How many lines in the records below contain the word "number"? Reply with the count alone.

Exercise data.

========

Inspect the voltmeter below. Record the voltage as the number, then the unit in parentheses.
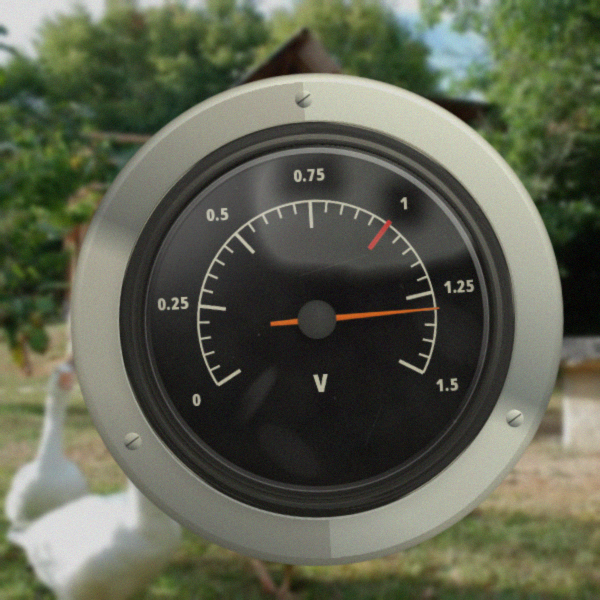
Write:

========

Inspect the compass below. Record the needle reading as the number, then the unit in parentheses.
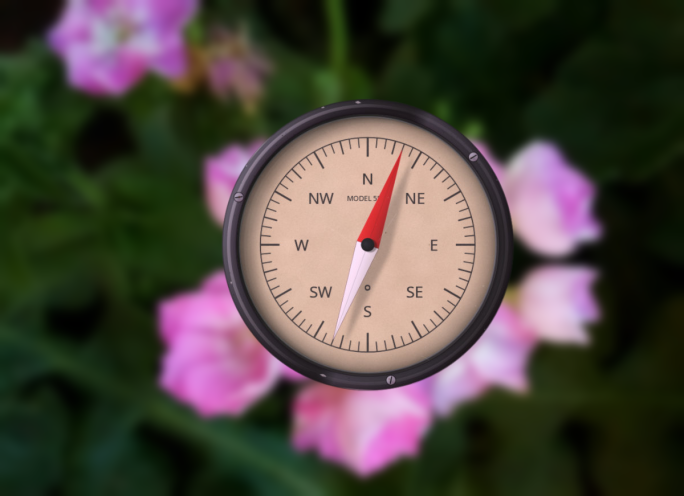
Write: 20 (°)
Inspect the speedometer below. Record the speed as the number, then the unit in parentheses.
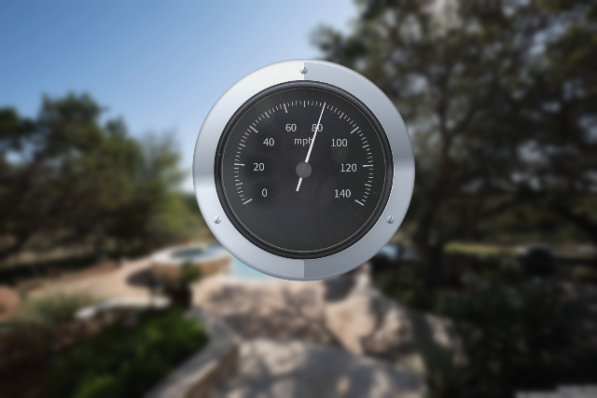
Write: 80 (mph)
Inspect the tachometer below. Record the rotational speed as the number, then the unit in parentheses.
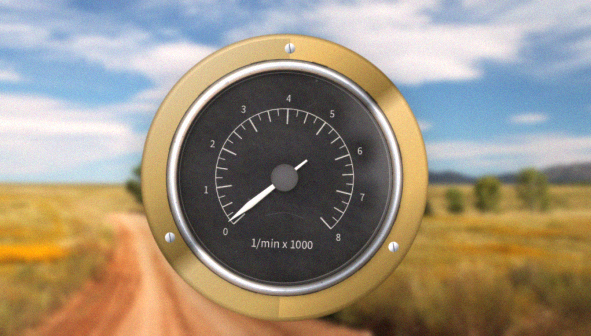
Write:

========

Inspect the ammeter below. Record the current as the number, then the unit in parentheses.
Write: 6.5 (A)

========

Response. 5